### SELECTED EXTRACT
When the Commodore Perry Estate opened three years ago in a 1928 Italianate mansion in Central Austin, it instantly established a new standard of hospitality in the city and became a fixture on roundups of favorite hotels, including Condé Nast Traveler’s Gold List and Travel + Leisure’s World’s Best Awards. It was also a beachhead of sorts for the luxury boutique resort operator behind the hotel, Auberge Resorts Collection.

The Commodore Perry was not only the first Texas hotel run by Auberge—best known at the time for such intimate getaways as Napa Valley’s Auberge du Soleil and Aspen’s Hotel Jerome—it was the company’s first urban hotel anywhere. Fast-forward three years, and Auberge has announced projects it will operate in a few other cities around the world, including Miami, San Francisco, and Florence, Italy—and, notably, several more in Texas. Now totaling 27, the company’s resorts today span the globe from Punta de Mita, Mexico (about 25 miles northwest of Puerto Vallarta, on the Pacific coast), to Santorini, Greece.

The latest addition to the portfolio, Auberge executives have revealed to Texas Monthly, will be in Houston, just outside the tony River Oaks neighborhood. That property, the Birdsall, is scheduled to open in late 2026. It will include a 105-room hotel and 44 private residences. As at the Commodore Perry, the amenities will be accessible to locals who buy a membership to the resort’s private club.  

A rendering of the Birdsall hotel scheduled to open in late 2026.
A rendering of the Birdsall hotel, scheduled to open in late 2026.Courtesy of Auberge Resorts Collection

Three other new Auberge hotels in Texas have already been announced. Bowie House, which opens December 1 in Fort Worth’s Cultural District, sits within walking distance of the Kimbell Art Museum and several other institutions that have helped the often-overlooked city transform into a boomtown. In 2026, the Knox will open next to the Katy Trail in Dallas, amid the shops of the Knox-Henderson neighborhood and the mansions of Highland Park. And yet another project, the Inn at Mirasol Springs, is being planned along the Pedernales River in the Hill Country. (The Mirasol Springs property, being developed by Dallas real estate mogul Steve Winn, has come under fire from some locals who are concerned that its efforts to be environmentally sensitive will fall short.)

The main driver behind the rapid Texas expansion is Dan Friedkin, a Houston billionaire who acquired Auberge from founder Mark Harmon in 2013. Friedkin, who seems to have his sights set on “most interesting man in the world” status, owns a network of car dealerships and one of the world’s largest independent Toyota distributors, along with various automotive product companies and an Italian professional soccer team. He also produces movies, including the forthcoming Martin Scorsese film based on the blockbuster David Grann book Killers of the Flower Moon, serves as chairman emeritus of the Texas Parks and Wildlife Commission, and owns a luxury safari company in Tanzania.

Friedkin and his Dallas-based Auberge CEO, Craig Reid, a veteran Four Seasons executive, saw an opportunity in Texas that other top-tier hospitality companies had largely overlooked. Well-to-do Texans have long been a core part of the Auberge clientele at the company’s properties in California, Colorado, and Mexico. It only made sense to bring Auberge-level indulgence closer to home for those same folks, as well as for travelers from elsewhere drawn in by the booming economy and flourishing Texas art, dining, music, and shopping scenes.

In Houston, the Birdsall will anchor a new seventeen-acre shopping and dining district, known as the RO (a “walkable village,” at 3120 Buffalo Speedway), that will highlight high-end local designers, retailers, and restaurateurs. That’s not unlike what the company is planning in Dallas, with the Knox hotel billed as the centerpiece of “a four-acre luxury lifestyle development that includes curated retail and restaurants, design-forward luxury office . . . and a new park.” For that matter, the Bowie in Fort Worth aims to become something of a new center of gravity for the cultural district.

With five Lone Star projects open or underway and no telling what more could come (San Antonio? Galveston? Round Top? the Big Bend region?), Auberge might likewise end up shifting the luxury leisure world’s center of gravity to Texas.

### RECORDED INFORMATION
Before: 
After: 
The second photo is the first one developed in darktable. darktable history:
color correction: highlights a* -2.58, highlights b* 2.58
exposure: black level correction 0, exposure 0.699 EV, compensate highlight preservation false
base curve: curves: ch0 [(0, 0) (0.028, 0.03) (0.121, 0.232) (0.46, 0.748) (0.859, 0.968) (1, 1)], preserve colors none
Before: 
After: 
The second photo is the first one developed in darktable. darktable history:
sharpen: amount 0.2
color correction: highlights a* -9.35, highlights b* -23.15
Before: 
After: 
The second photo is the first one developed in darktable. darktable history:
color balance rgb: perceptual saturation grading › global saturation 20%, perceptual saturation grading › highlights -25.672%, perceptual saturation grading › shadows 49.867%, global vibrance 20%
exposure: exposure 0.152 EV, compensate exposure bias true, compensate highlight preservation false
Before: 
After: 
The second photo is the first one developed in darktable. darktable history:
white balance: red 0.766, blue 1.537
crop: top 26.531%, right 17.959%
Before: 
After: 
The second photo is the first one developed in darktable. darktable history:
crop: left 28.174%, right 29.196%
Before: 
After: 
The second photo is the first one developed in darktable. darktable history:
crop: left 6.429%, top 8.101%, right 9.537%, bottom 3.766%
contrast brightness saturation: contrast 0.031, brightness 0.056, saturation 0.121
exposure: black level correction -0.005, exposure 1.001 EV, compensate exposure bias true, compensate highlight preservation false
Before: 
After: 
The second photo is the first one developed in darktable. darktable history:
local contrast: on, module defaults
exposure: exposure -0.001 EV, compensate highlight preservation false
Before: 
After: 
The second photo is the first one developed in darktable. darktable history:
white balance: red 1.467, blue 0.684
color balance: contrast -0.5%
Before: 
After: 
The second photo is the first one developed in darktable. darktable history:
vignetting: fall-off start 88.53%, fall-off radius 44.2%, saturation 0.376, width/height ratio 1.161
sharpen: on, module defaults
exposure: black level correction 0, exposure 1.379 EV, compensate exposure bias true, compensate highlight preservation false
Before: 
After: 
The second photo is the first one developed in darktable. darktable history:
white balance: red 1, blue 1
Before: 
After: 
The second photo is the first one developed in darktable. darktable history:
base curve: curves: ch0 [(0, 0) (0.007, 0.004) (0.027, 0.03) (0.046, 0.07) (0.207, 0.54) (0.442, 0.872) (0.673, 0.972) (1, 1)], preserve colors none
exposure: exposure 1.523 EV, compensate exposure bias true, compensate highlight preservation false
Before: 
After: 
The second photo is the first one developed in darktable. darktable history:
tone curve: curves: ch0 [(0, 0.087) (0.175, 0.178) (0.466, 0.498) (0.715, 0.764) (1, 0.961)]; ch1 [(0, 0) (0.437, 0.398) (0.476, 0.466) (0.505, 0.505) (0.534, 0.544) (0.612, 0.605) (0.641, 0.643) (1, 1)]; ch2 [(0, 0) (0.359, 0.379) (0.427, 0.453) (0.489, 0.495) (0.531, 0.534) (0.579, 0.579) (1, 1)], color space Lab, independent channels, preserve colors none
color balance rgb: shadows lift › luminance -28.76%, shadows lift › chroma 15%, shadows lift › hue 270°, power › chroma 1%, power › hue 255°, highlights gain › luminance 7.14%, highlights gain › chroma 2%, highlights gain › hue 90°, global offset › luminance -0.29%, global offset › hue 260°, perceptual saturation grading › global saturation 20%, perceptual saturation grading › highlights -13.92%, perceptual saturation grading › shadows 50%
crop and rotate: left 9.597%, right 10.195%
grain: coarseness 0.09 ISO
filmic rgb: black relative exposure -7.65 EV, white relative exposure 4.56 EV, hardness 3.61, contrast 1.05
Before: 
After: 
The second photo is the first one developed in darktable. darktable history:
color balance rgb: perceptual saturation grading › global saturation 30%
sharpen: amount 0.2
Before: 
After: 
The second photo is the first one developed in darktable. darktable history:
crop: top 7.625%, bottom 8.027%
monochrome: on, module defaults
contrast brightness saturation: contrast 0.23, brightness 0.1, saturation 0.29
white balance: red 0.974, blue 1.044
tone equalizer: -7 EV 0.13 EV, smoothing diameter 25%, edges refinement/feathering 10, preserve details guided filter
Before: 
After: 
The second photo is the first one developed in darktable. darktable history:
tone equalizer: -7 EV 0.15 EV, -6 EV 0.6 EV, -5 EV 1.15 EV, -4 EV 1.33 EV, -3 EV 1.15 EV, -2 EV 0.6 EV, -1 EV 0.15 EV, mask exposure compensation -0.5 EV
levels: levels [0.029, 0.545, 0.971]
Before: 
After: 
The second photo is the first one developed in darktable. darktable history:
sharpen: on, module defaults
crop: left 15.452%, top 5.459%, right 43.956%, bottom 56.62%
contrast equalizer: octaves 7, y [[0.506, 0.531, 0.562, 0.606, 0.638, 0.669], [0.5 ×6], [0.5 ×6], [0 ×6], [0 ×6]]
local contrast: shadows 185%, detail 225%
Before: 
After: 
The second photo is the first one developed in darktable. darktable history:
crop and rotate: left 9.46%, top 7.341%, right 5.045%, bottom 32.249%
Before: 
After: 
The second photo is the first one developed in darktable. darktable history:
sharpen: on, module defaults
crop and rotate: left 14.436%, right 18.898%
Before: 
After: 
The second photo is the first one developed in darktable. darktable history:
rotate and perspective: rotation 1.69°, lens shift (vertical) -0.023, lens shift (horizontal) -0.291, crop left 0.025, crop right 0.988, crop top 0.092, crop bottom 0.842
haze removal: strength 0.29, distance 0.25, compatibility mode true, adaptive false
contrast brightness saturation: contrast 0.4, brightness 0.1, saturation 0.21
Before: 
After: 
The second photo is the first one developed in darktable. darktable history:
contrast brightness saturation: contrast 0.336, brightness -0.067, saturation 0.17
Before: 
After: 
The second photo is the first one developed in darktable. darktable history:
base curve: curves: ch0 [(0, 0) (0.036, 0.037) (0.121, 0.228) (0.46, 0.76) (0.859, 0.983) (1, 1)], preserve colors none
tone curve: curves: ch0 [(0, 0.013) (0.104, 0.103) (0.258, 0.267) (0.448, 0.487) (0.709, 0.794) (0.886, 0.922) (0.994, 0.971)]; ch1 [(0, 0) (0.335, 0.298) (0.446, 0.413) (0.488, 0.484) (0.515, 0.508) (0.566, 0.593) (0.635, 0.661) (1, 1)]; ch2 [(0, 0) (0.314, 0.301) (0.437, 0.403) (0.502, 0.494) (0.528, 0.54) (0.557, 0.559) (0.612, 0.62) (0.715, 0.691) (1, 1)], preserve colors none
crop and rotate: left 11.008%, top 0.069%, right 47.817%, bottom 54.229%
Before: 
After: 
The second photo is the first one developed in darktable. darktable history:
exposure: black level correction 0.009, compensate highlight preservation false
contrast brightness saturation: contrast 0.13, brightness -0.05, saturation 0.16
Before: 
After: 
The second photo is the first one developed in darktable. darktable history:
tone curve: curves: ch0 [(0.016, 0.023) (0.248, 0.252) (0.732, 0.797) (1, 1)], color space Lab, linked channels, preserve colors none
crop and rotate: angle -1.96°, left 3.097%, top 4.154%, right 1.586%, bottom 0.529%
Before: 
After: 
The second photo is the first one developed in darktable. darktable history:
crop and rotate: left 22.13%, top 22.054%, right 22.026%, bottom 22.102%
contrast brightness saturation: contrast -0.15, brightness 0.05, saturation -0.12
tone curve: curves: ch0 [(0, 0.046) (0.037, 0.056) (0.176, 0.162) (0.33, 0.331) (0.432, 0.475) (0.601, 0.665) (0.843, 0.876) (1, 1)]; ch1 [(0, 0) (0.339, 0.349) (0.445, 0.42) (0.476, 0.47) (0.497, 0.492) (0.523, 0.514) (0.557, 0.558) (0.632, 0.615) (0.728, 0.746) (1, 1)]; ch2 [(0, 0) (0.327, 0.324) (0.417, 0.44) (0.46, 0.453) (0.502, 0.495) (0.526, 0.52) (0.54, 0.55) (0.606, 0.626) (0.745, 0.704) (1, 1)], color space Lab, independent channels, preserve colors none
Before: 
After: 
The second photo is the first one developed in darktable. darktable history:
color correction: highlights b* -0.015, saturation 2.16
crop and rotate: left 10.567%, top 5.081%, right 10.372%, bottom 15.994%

### PROMPT
Quote the article on Auberge Resorts Collection's expansion in Texas word for word, from "In Houston, the" to "gravity to Texas.".

### SOLUTION TO THIS TASK
In Houston, the Birdsall will anchor a new seventeen-acre shopping and dining district, known as the RO (a “walkable village,” at 3120 Buffalo Speedway), that will highlight high-end local designers, retailers, and restaurateurs. That’s not unlike what the company is planning in Dallas, with the Knox hotel billed as the centerpiece of “a four-acre luxury lifestyle development that includes curated retail and restaurants, design-forward luxury office . . . and a new park.” For that matter, the Bowie in Fort Worth aims to become something of a new center of gravity for the cultural district.

With five Lone Star projects open or underway and no telling what more could come (San Antonio? Galveston? Round Top? the Big Bend region?), Auberge might likewise end up shifting the luxury leisure world’s center of gravity to Texas.